Legislation for school vouchers was also discussed. A bill for such an education savings account program died in the House last week; however, a school vouchers bill is still alive in a Senate committee.
“There is always a possibility, and I would have to check to see where that ended up on the committee,” Edler said of the possibility of the bill advancing through the Senate. “I think it really becomes aligning the appropriate educational method to each child’s needs; however that ends up, that’s for parents, that’s for educators and also the kids to be involved.”

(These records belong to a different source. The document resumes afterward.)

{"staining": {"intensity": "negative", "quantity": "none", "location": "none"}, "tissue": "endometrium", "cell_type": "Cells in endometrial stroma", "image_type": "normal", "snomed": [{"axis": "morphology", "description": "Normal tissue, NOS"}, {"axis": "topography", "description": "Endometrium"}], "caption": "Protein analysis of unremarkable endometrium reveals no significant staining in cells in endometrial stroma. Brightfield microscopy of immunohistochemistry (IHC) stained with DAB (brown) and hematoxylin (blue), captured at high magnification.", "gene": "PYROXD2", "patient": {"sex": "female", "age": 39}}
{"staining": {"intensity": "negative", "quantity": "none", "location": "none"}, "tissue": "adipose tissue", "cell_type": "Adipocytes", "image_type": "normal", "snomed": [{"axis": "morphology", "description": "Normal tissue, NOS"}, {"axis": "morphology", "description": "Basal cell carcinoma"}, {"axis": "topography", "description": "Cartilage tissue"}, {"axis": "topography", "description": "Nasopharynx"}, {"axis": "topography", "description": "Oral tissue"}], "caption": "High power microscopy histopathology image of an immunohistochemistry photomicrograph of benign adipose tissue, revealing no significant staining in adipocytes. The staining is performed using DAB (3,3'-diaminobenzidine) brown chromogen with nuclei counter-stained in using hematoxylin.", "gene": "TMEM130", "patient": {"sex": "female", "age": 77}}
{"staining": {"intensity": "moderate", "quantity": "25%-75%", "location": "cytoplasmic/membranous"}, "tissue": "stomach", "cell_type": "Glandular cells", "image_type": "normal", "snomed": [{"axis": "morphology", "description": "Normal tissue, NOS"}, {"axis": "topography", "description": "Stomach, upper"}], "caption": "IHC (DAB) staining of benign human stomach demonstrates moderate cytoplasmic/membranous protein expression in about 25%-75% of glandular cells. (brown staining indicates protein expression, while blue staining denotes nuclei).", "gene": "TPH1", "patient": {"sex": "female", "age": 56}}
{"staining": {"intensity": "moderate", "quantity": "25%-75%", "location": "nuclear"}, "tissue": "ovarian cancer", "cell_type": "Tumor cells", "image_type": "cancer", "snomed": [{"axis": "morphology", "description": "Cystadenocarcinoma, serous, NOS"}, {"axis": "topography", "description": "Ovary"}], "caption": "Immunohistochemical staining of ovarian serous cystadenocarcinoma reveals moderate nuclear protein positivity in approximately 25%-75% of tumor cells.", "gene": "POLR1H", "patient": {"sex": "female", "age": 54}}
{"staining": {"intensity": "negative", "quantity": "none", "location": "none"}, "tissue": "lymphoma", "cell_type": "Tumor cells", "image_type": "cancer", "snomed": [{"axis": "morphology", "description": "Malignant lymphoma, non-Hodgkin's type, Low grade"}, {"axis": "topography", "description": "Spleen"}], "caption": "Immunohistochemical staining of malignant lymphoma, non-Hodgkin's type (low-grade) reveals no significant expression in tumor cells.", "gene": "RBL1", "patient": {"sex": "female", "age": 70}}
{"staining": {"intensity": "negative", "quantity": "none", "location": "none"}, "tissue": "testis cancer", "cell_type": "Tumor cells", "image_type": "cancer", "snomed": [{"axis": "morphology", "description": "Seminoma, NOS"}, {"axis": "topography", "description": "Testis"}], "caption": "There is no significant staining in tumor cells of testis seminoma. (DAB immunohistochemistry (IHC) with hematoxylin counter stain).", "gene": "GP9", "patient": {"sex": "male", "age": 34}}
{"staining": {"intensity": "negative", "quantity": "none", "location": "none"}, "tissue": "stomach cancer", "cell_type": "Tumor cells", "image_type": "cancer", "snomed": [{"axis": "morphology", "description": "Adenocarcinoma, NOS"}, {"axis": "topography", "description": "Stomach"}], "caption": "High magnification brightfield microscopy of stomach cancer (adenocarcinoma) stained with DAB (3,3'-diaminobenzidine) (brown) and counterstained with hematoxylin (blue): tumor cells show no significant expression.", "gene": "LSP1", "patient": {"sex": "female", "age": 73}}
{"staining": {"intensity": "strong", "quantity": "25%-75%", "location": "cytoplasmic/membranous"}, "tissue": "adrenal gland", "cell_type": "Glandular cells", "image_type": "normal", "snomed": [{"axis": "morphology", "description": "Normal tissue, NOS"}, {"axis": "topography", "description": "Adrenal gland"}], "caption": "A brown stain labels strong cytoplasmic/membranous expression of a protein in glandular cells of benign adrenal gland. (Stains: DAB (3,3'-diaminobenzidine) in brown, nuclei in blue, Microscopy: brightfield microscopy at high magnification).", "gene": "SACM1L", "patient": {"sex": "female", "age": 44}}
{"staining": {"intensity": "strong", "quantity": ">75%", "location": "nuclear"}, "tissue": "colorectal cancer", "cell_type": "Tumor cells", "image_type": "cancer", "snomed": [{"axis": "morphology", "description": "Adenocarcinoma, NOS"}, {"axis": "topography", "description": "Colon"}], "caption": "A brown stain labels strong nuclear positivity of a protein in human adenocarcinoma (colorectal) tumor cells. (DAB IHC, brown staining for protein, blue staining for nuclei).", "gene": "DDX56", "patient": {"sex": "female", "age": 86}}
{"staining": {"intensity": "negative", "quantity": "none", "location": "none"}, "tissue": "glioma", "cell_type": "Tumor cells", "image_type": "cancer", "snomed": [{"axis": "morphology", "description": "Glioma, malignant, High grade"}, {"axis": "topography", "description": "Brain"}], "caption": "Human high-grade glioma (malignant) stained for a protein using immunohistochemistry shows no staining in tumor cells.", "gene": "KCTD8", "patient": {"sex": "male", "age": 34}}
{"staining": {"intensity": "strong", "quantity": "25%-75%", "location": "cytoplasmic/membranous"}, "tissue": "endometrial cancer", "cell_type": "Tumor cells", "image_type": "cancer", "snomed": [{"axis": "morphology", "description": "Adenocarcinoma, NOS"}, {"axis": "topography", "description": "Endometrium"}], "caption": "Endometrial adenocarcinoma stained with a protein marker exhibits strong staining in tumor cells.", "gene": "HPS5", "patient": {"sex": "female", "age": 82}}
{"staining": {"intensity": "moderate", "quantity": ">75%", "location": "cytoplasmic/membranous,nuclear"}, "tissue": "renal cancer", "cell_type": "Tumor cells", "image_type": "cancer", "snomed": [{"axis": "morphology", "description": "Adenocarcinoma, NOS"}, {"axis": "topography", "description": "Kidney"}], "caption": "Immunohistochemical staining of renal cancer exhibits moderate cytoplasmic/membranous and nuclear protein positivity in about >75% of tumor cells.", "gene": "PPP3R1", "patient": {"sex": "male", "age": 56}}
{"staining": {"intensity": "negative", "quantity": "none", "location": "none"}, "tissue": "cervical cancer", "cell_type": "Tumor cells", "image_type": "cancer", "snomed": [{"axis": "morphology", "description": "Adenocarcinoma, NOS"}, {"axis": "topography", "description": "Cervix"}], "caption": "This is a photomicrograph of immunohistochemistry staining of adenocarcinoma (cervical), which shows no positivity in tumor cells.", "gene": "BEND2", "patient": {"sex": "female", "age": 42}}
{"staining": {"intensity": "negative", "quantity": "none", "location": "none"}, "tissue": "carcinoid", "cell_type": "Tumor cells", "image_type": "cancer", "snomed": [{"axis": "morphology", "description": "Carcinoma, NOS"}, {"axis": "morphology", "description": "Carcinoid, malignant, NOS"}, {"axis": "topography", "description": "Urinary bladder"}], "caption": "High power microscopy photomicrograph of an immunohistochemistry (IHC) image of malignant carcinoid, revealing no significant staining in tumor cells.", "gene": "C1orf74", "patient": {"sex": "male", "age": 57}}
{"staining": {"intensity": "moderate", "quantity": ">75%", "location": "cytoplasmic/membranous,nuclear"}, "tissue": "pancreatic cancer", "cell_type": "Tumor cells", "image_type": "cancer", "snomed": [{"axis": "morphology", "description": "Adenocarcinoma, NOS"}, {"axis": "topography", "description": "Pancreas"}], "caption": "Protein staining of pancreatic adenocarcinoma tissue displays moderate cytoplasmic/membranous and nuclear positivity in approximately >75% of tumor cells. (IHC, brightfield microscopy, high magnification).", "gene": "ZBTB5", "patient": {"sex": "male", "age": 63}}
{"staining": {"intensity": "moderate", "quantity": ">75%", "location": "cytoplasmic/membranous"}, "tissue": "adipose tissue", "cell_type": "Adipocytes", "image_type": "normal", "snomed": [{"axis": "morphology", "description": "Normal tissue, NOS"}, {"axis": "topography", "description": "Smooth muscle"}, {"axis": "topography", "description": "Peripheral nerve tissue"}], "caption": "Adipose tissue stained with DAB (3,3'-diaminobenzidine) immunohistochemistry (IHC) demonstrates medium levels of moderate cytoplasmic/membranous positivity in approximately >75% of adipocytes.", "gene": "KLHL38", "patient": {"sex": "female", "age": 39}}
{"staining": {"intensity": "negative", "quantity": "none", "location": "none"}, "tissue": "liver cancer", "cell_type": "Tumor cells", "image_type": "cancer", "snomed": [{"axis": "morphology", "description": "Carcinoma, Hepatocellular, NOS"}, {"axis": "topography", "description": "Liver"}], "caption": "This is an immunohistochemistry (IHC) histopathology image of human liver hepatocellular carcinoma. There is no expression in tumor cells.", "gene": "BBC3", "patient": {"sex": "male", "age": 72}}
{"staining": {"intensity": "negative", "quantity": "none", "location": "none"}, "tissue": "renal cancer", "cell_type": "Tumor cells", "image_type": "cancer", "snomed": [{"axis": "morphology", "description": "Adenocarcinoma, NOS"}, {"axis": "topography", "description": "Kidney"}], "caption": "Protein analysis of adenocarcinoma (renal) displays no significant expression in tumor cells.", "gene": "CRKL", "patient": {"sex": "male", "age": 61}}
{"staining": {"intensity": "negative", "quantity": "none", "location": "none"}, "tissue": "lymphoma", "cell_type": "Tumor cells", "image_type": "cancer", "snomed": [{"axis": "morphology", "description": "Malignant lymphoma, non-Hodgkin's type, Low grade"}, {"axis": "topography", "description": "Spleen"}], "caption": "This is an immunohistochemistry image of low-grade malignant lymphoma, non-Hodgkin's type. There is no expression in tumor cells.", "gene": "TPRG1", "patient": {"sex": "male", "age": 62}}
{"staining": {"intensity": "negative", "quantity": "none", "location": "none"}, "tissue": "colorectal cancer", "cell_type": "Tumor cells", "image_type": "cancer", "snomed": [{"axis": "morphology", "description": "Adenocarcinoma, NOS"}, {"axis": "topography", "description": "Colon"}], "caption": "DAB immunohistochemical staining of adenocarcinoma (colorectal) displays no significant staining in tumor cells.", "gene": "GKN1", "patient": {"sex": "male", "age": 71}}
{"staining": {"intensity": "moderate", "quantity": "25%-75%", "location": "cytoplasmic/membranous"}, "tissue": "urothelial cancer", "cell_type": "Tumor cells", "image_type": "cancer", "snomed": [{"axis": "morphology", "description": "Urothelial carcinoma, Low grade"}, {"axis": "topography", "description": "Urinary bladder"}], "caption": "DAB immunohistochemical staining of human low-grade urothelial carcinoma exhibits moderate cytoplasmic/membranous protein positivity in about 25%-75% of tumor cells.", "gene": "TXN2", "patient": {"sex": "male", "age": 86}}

Fisher said he agrees with an educational savings account program, but said it would be better to fund it with “new money” coming in to the state’s budget than with existing funds.
“People who send their kids to a private school pay taxes just like everybody else, so I support choice,” he said. “In order to do this, we’re probably going to have to rely on new money, that would bring more students under the umbrella of the tax revenues … at some point, when we have more money in the system and we can phase it in.”
Smith said he opposed the House version and opposes the Senate version of the school vouchers legislation.
“Every child in my district … ends up in public school unless they’re home-schooled; we don’t have private schools that cover all grades here in my district,” he said. “Funding for education has been anemic, and we need to be funding public education at higher levels first.”
In another discussion on education, Fisher said it’s likely the SAVE sales tax will see an extension this year.
“We have a bit more work to do on extending the SAVE fund, the 1-cent sales tax that’s for school infrastructure, but I’m confident that we’re going to move on that and extend it beyond the 2029 date,” he said.
Another topic of discussion was funding for 911 salaries and benefits. Marshall County Board of Supervisors Vice Chairman and Thompson True Value owner Dave Thompson said he supports a user-based system of paying for 911 services.
“What is being levied against the property taxes are the fees that will pay for the salaries and benefit package of the respective  employees,” he said, adding equipment costs are paid from state phone surcharge money. “It would be much fairer if we could come up with a mechanism from the state that all of those fees would be paid as a user fee.”
Thompson said businesses like his pay a “disproportionate” share of the estimated $992,412 in 911 salaries and benefits costs due to the higher property taxes they pay.
“If we could get this to a mechanism where it could possibly be a fee-driven thing that would be applied to our phone bills or our cell phone bills, that would be the truest, most fair way to pay for this system that we all enjoy,” he said.
The next chamber legislative forum is set for noon on Friday, March 9 at the Fisher Community Center auditorium, 709 S. Center St.